Gusting winds at the starting gate and a barrage of fluffy snow bedeviled some of the world's best skiers and produced a first-time Super-G winner in Austria's Hannes Reichelt as the Birds of Prey World Cup event got under way Thursday.
Nearly a third of the field -- 17 of 56 skiers -- failed to complete the 2,005-feet vertical drop down the mountain face, including American Bode Miller, the reigning World Cup champion and gold-medal hopeful for the 2006 Winter Games in Turin. Miller managed to stay on course for less than 40 seconds before missing a gate and veering off. It was his second poor showing in as many weeks, coming on the heels of a 18th-place finish in the Super-G at Canada's Lake Louise.
Reichelt benefited from a relatively early start (seventh), completing his winning run in 1 minute 17.33 seconds. Joining him on the podium were Erik Guay of Canada (1:17.37) and Austria's Matthias Lanzinger of Austria (1:17.49).
American Daron Rahlves continued his strong start to the World Cup season by finishing fifth. The performance kept him in third in the Super-G standings, with his best event -- the downhill -- scheduled Friday, if weather permits.
"This is my best start ever," said Rahlves, 32, of Sugar Bowl, Calif. "A top-five is a lot better than I've done here before in the Super-G, so I'll take this one. My biggest goal is to take the downhill title."
Among alpine skiing's four disciplines, the Super-G is most akin to the downhill in terms of speed and danger. Ideal course conditions are a solid, slick sheet of ice; fluffy snow is a hazard, as is swirling snow that limits visibility.
With winds gusting to 45 mph Thursday and a relentless snowfall blanketing the manicured course, race officials considered canceling the event before deciding to go ahead. In hopes of keeping conditions from deteriorating so rapidly, they sent skiers out of the starting gate at shorter intervals. But it soon became clear that early starters held an advantage because they were able to attack the course more aggressively.
"I tried to risk a lot, and maybe that was the reason I won the race," Reichelt said.
The starting order for Thursday's race was set in reverse order of the World Cup standings for the top 30 skiers after heavy snow and winds wiped out Wednesday's training run. That put Miller last among the elite skiers.
John McBride, the U.S. ski team's head coach for the downhill and Super-G, blamed Miller's poor showing on equipment problems. "Two weeks in a row now he has had issues with his goggles, where ice builds up from the top down so he ends up having to look through the bottom of his goggles," McBride said. "That's probably not ideal in a speed event, from my perspective."
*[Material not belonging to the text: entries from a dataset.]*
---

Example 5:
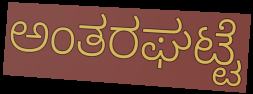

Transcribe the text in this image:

ಅಂತರಘಟ್ಟೆ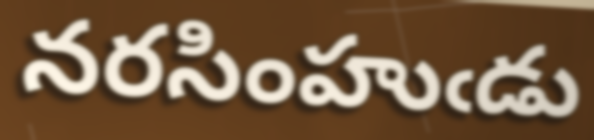
నరసింహుఁడుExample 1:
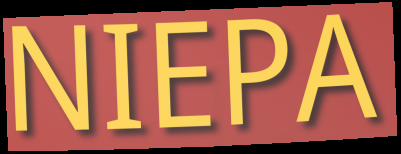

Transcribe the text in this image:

NIEPA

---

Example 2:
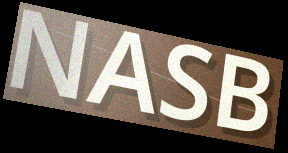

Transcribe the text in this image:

NASB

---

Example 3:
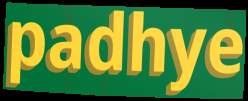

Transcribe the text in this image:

padhye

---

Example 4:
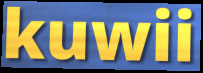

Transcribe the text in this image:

kuwii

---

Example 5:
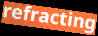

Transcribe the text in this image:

refractingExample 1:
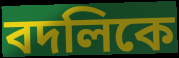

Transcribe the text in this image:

বদলিকে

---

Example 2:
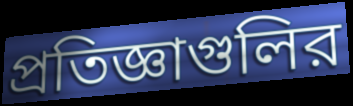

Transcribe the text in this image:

প্রতিজ্ঞাগুলির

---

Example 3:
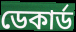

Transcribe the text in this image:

ডেকার্ড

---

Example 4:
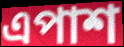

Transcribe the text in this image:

এপাশ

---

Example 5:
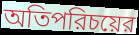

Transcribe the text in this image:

অতিপরিচয়ের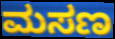
ಮಸಣ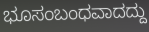
ಭೂಸಂಬಂಧವಾದದ್ದು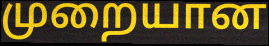
முறையானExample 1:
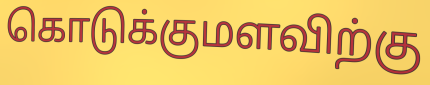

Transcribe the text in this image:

கொடுக்குமளவிற்கு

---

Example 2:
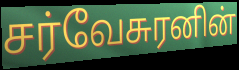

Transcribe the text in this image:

சர்வேசுரனின்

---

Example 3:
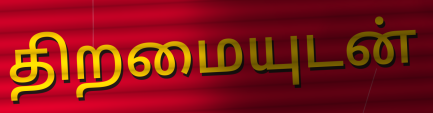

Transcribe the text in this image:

திறமையுடன்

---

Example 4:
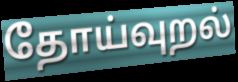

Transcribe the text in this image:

But Rahlves, who started just two spots ahead, suggested that Miller made a tactical error in negotiating the course's gates.
"He was going too straight; he didn't have a chance," Rahlves said. "It was tough conditions, and it's hard on the mind because you really want to attack, but with the conditions you have to be really conservative on the line. I made one little mistake where I went a little too direct, and it was a little costly."
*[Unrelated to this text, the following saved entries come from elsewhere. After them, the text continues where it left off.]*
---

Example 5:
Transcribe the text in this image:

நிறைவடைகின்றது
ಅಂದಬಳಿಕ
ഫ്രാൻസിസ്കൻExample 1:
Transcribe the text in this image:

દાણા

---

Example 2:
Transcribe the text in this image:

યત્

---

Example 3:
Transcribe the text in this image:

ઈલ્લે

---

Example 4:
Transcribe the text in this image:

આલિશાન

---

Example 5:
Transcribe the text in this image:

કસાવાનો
Miller, 28, couldn't be located to dissect his run, once again dodging reporters as he typically does after performing poorly. But even his most ardent supporter couldn't put a good face on Miller's disappointing start. It stands in sharp contrast to last year, in which he won the first three races of the season and went on to become the first U.S. skier in 22 years to win the World Cup overall title.
But with the Olympics less than 10 weeks away, Miller hardly looks like the best skier in the world -- neither mentally nor physically fit enough, it seems, to fulfill his massive potential.
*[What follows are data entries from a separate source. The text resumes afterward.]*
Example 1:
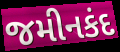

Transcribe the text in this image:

જમીનકંદ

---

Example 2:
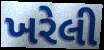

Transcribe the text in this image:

ખરેલી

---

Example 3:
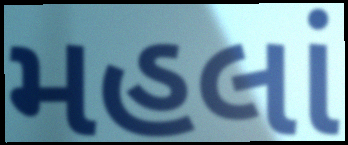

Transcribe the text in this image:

મહલાં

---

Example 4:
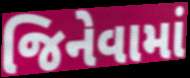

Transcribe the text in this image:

જિનેવામાં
Pressed on the matter of Miller's fitness, McBride said: "Bode is very strong. He's very powerful. I would say his aerobic conditioning is probably not where it could be. Will it affect the way he recovers and pushes through a season with a lot of load? Time will tell."
McBride had other reasons to be satisfied, however, starting with Rahlves's fifth-place finish. Rahlves got off to a slower start than Miller and bobbled through a few of the early gates before making up time in the latter stages of the run.
"He didn't ski as clean on the top pitch as he could have," McBride said, "but he was Scooby the Scrappy Dog up there and kept it rolling!"